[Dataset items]
^^^^^^^^

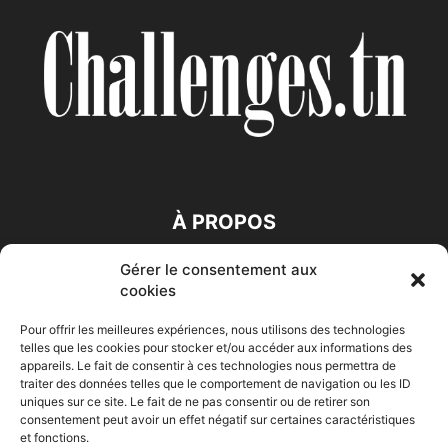
À PROPOS
Gérer le consentement aux
SUIVEZ NOUS
cookies
Pour offrir les meilleures expériences, nous utilisons des technologies
telles que les cookies pour stocker et/ou accéder aux informations des
appareils. Le fait de consentir à ces technologies nous permettra de
traiter des données telles que le comportement de navigation ou les ID
uniques sur ce site. Le fait de ne pas consentir ou de retirer son
consentement peut avoir un effet négatif sur certaines caractéristiques
Accueil
Economie
Entreprises
Entrepreneur
Afrique
et fonctions.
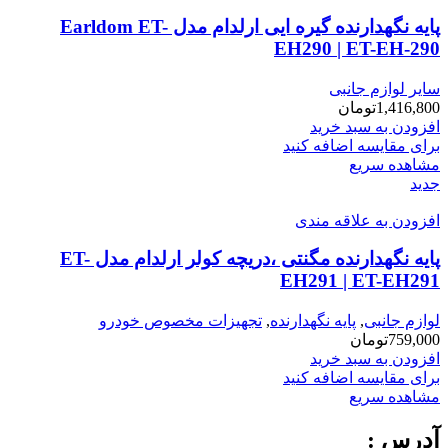
پایه نگهدارنده گیره ایی ارلدام مدل Earldom ET-
EH290 | ET-EH-290
سایر لوازم جانبی
1,416,800
تومان
افزودن به سبد خرید
برای مقایسه اضافه کنید
مشاهده سریع
جدید
افزودن به علاقه مندی
پایه نگهدارنده مگنتی ،دریچه کولر ارلدام مدل ET-
EH291 | ET-EH291
لوازم جانبی
,
پایه نگهدارنده
,
تجهیزات مخصوص خودرو
759,000
تومان
افزودن به سبد خرید
برای مقایسه اضافه کنید
مشاهده سریع
آدرس :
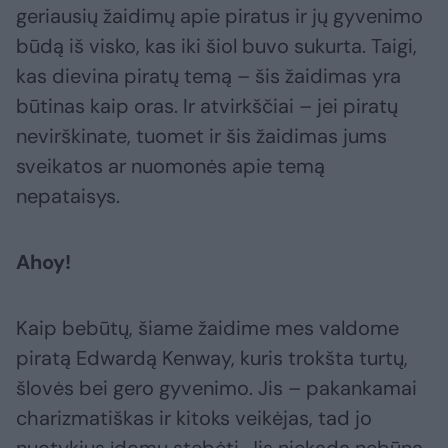
geriausių žaidimų apie piratus ir jų gyvenimo
būdą iš visko, kas iki šiol buvo sukurta. Taigi,
kas dievina piratų temą – šis žaidimas yra
būtinas kaip oras. Ir atvirkščiai – jei piratų
nevirškinate, tuomet ir šis žaidimas jums
sveikatos ar nuomonės apie temą
nepataisys.
Ahoy!
Kaip bebūtų, šiame žaidime mes valdome
piratą Edwardą Kenway, kuris trokšta turtų,
šlovės bei gero gyvenimo. Jis – pakankamai
charizmatiškas ir kitoks veikėjas, tad jo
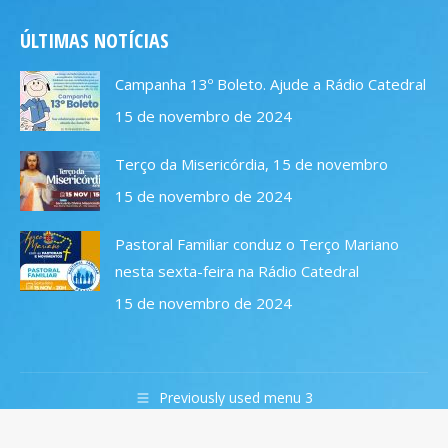
page
page
page
page
ÚLTIMAS NOTÍCIAS
opens
opens
opens
opens
in
in
in
in
Campanha 13º Boleto. Ajude a Rádio Catedral
new
new
new
new
15 de novembro de 2024
window
window
window
window
Terço da Misericórdia, 15 de novembro
15 de novembro de 2024
Pastoral Familiar conduz o Terço Mariano
nesta sexta-feira na Rádio Catedral
15 de novembro de 2024
Previously used menu 3
© 2019 Rádio Catedral FM 106,7. Todos os direitos
reservados.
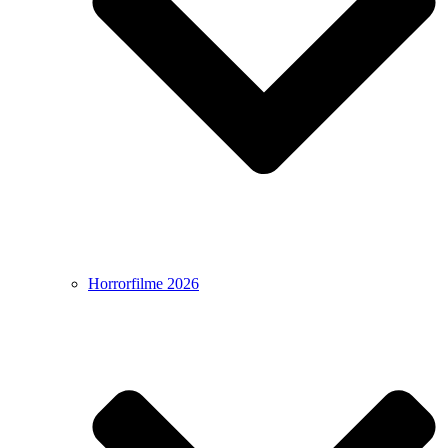
Horrorfilme 2026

^^^^^^^^

▶ **TASK TO COMPLETE**:
In the records above, collect each line with "cookies".

▶ **OUTPUT BELOW**:
cookies
telles que les cookies pour stocker et/ou accéder aux informations des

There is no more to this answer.